OCPD is Mommy Dearest. Think the scene: "No more wire hangers!"
Although I think one could've safely diagnosed Joan Crawford by throwing the DSM AT her image on the screen and then looking at which page opened when it hit the floor. God bless her. I'm sure she did the best she could.
The other class I took this term was online and taught by Brene Brown, PhD. It was about general perfectionism and it was an art-based class. It was far more enlightening. We painted with watercolors and journaled about just showing up in all of our imperfect glory. Very Kumbaya but in a non-cheesy way. Seriously. They're running another one after the first of the year. Here is the link if you think you'd be interested in it: http://www.oprah.com/own-brene-brown-course/brene-course-bundle-landing.html It was a great adjunct to the ab psych class. In fact, I think it was an inoculation against a total ab psych-induced freak-out.
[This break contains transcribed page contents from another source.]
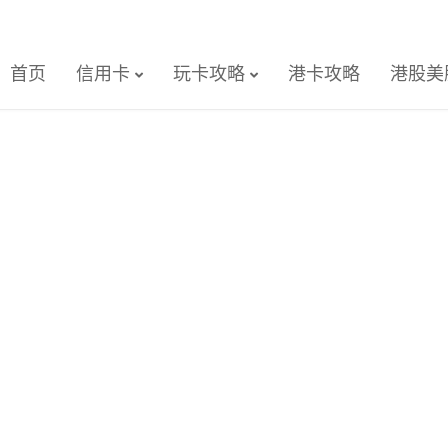
首页
信用卡
玩卡攻略
港卡攻略
港股美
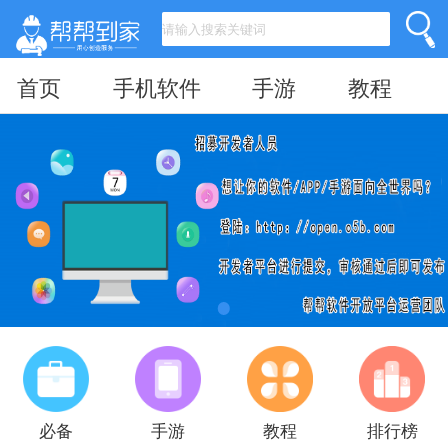
首页
手机软件
手游
教程
必备
手游
教程
排行榜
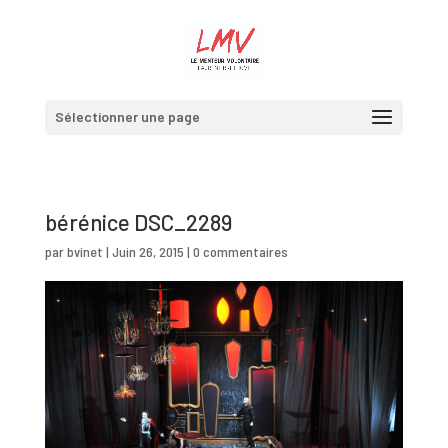
Sélectionner une page
bérénice DSC_2289
par
bvinet
|
Juin 26, 2015
|
0 commentaires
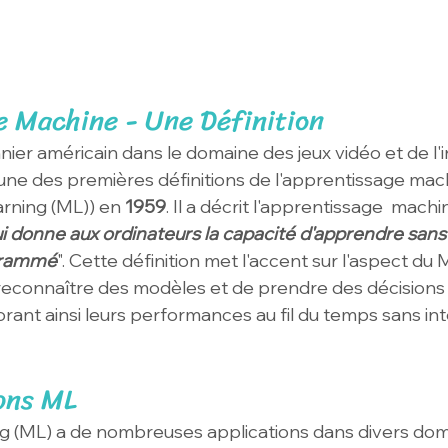
e Machine - Une Définition
nnier américain dans le domaine des jeux vidéo et de l'i
ni l'une des premières définitions de l'apprentissage mac
rning (ML)) en 
1959
. Il a décrit l'apprentissage  mach
 donne aux ordinateurs la capacité d'apprendre sans 
grammé
". Cette définition met l'accent sur l'aspect du
reconnaître des modèles et de prendre des décisions
rant ainsi leurs performances au fil du temps sans int
ions ML
 (ML) a de nombreuses applications dans divers doma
I'm going to stop right now to say that my writing of this post last Tuesday was interrupted by a phone call from the farm where Mr. T now resides. He had another mild case of colic. It was cured by a dose of Banamine (which is analogous to Advil) and a giant-sized horse poop plus some extra TLC. Wouldn't that be great if all of what ails people mentally could be cured with an Advil and trip to the Loo? The other thing that happened that day was I woke up to a flat tire. The same flat tire that I just had replaced. So, yeah, pressure. The day before a final for which I had not studied adequately. Out of my control things. Things that make me stop thinking and start reacting. It wasn't pretty but THIS TIME I got through it. I actually took some time to breathe, reflect on what I could control, tell people how much I appreciated their guidance, help and care and just sit in the uncomfortable space of being an imperfect human who actually needs other peoples' assistance to function. The whole crappy incident ended up passing rather quickly. Pardon the equine manure pun.
The cool thing about this whole series of unfortunate events is that now I can re-label myself: I am now "somebody who can operate under pressure."
Next label to deal with: Class troublemaker.